(STATED TASK):
Please rewrite the rows below, swapping every "latitude" for "lat" and keeping everything else unchanged. Leave the pictures out of your answer.

(RECORD EXTRACTS):
--- Begin ---
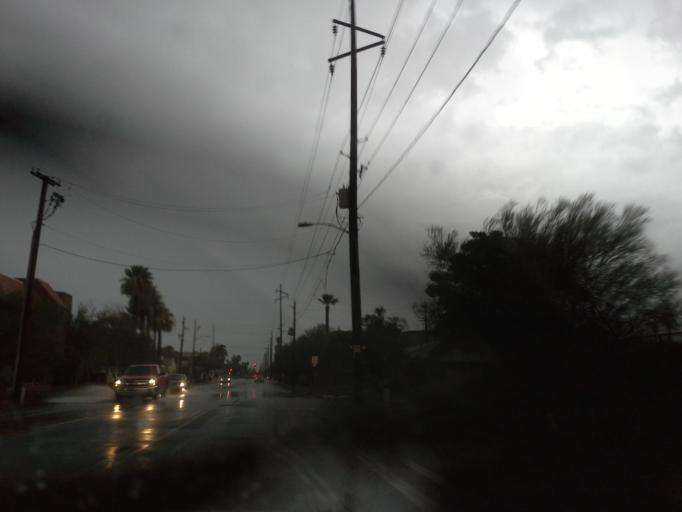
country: US
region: Arizona
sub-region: Maricopa County
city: Phoenix
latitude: 33.4766
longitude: -112.0726
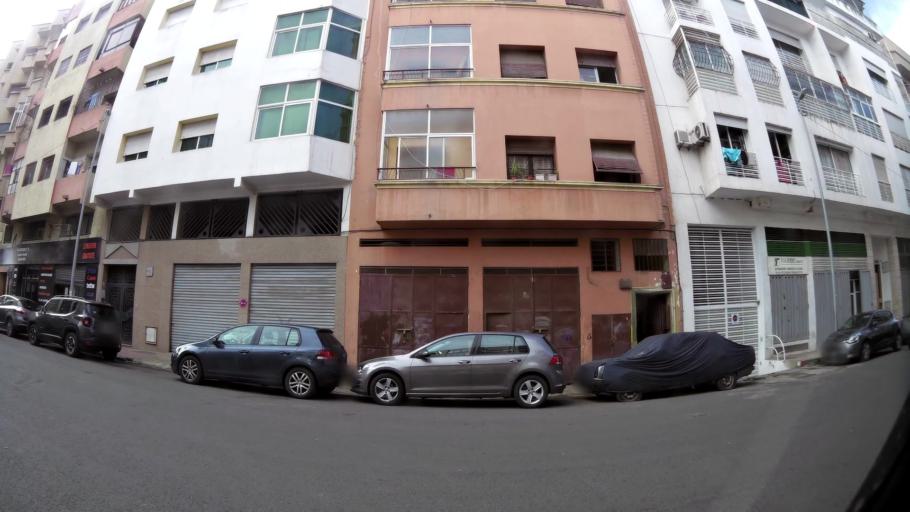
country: MA
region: Grand Casablanca
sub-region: Casablanca
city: Casablanca
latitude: 33.5952
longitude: -7.5899
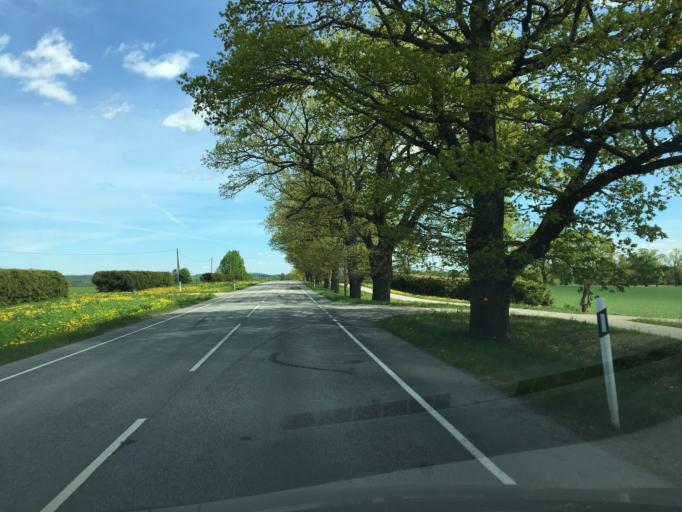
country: EE
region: Vorumaa
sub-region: Antsla vald
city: Vana-Antsla
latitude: 57.9186
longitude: 26.3116
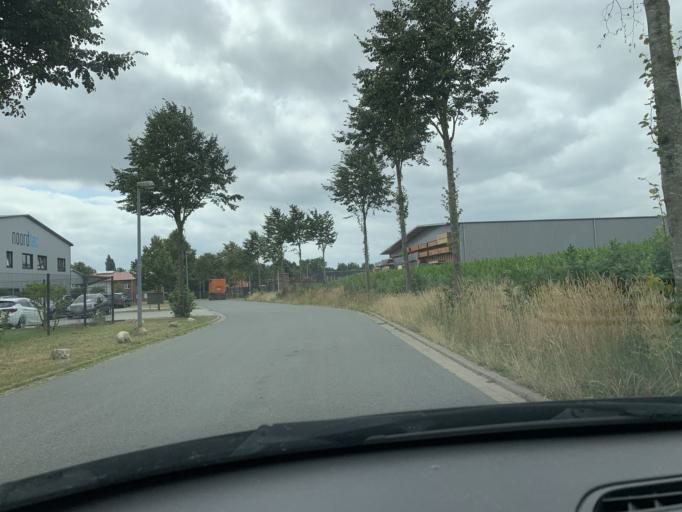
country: DE
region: Lower Saxony
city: Westerstede
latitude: 53.2672
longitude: 7.9503
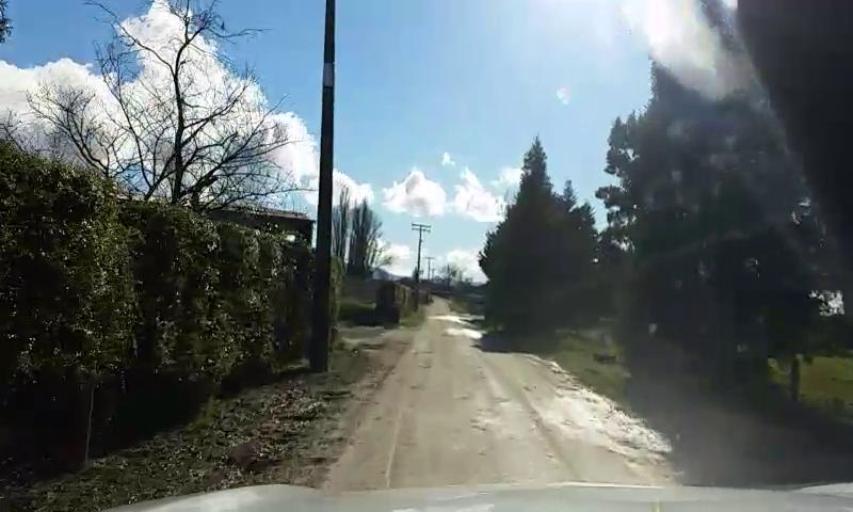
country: NZ
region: Tasman
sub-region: Tasman District
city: Richmond
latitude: -41.3010
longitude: 173.1424
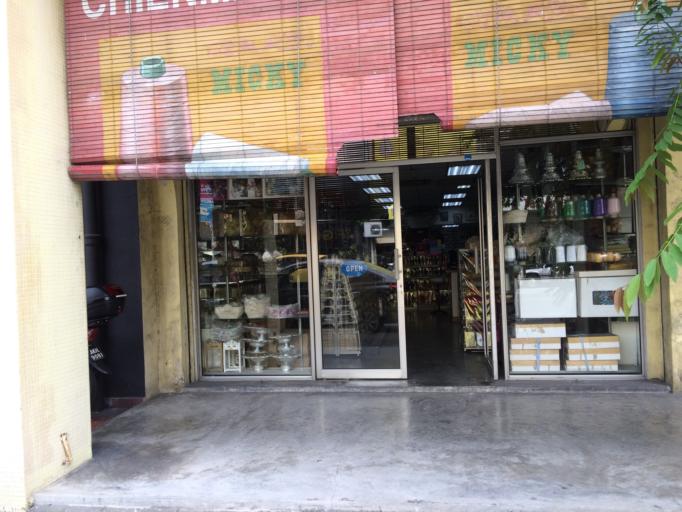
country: MY
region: Perak
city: Ipoh
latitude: 4.5937
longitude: 101.0822
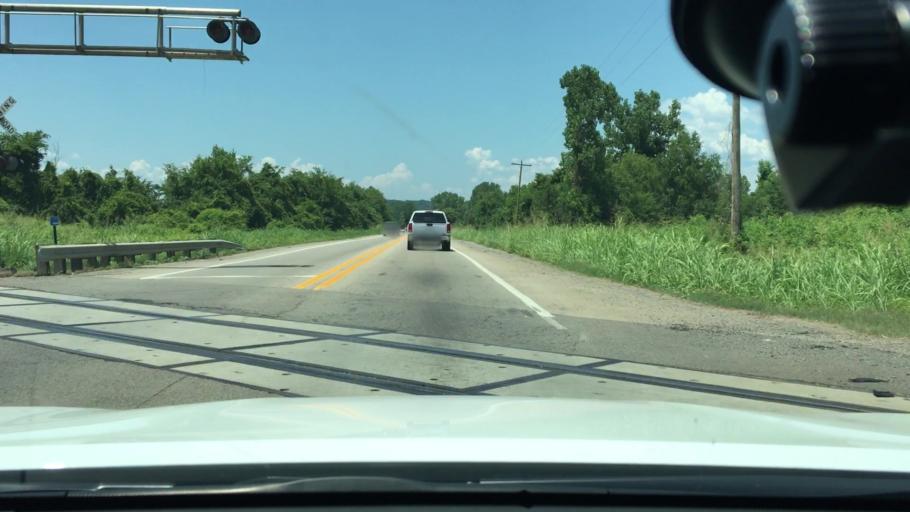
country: US
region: Arkansas
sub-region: Crawford County
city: Van Buren
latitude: 35.4185
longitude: -94.3350
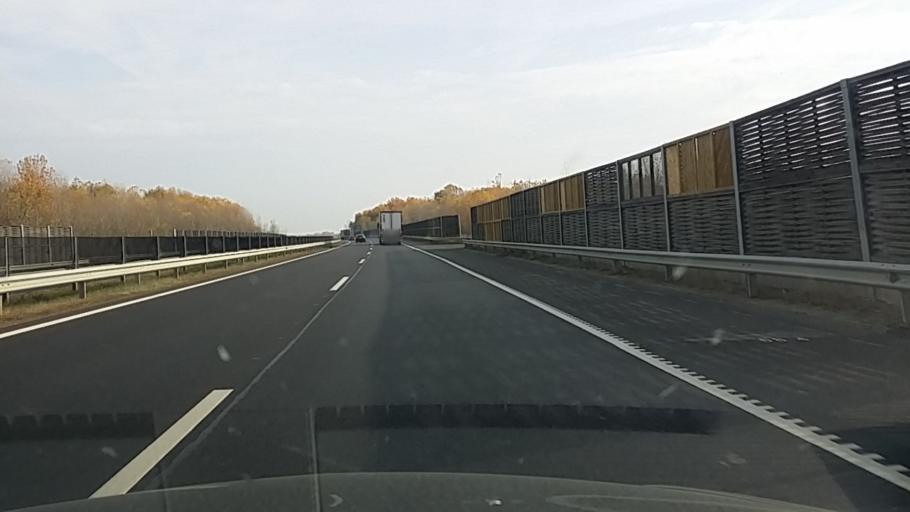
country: HU
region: Hajdu-Bihar
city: Polgar
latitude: 47.8521
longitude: 21.0599
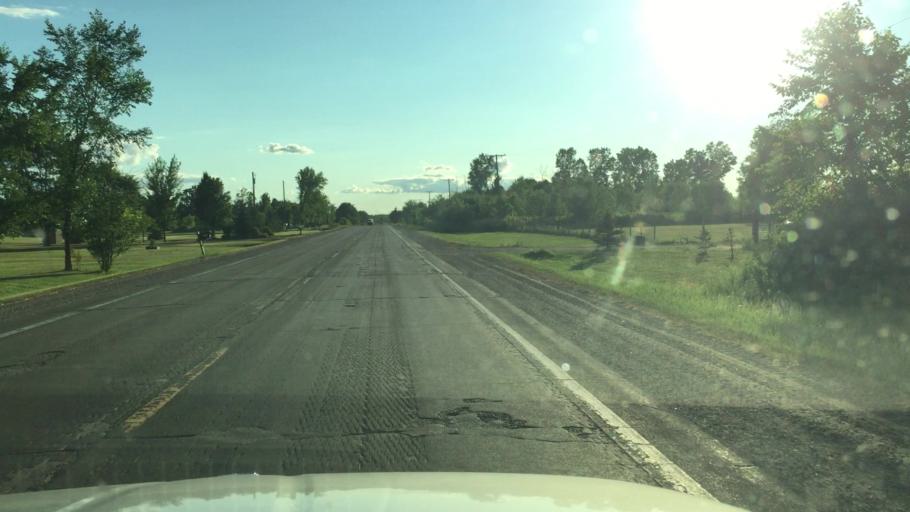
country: US
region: Michigan
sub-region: Saint Clair County
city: Capac
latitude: 43.0258
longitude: -82.9920
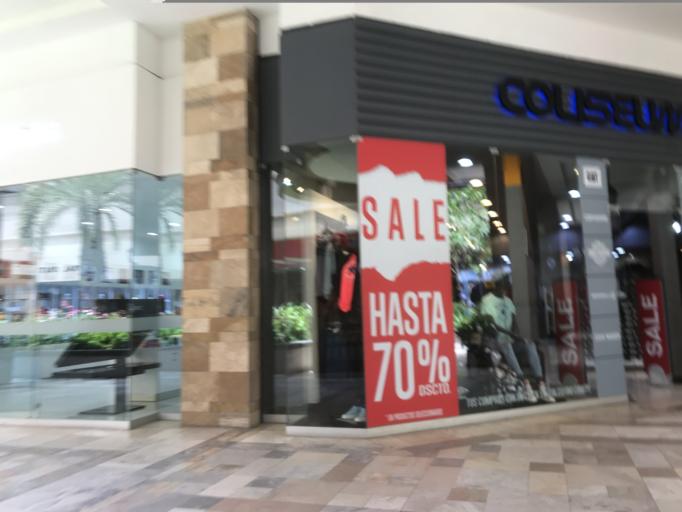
--- End ---
(EXERCISE SOLUTION):
country: US
region: Arizona
sub-region: Maricopa County
city: Phoenix
lat: 33.4766
longitude: -112.0726
country: MA
region: Grand Casablanca
sub-region: Casablanca
city: Casablanca
lat: 33.5952
longitude: -7.5899
country: EE
region: Vorumaa
sub-region: Antsla vald
city: Vana-Antsla
lat: 57.9186
longitude: 26.3116
country: DE
region: Lower Saxony
city: Westerstede
lat: 53.2672
longitude: 7.9503
country: NZ
region: Tasman
sub-region: Tasman District
city: Richmond
lat: -41.3010
longitude: 173.1424
country: MY
region: Perak
city: Ipoh
lat: 4.5937
longitude: 101.0822
country: US
region: Arkansas
sub-region: Crawford County
city: Van Buren
lat: 35.4185
longitude: -94.3350
country: HU
region: Hajdu-Bihar
city: Polgar
lat: 47.8521
longitude: 21.0599
country: US
region: Michigan
sub-region: Saint Clair County
city: Capac
lat: 43.0258
longitude: -82.9920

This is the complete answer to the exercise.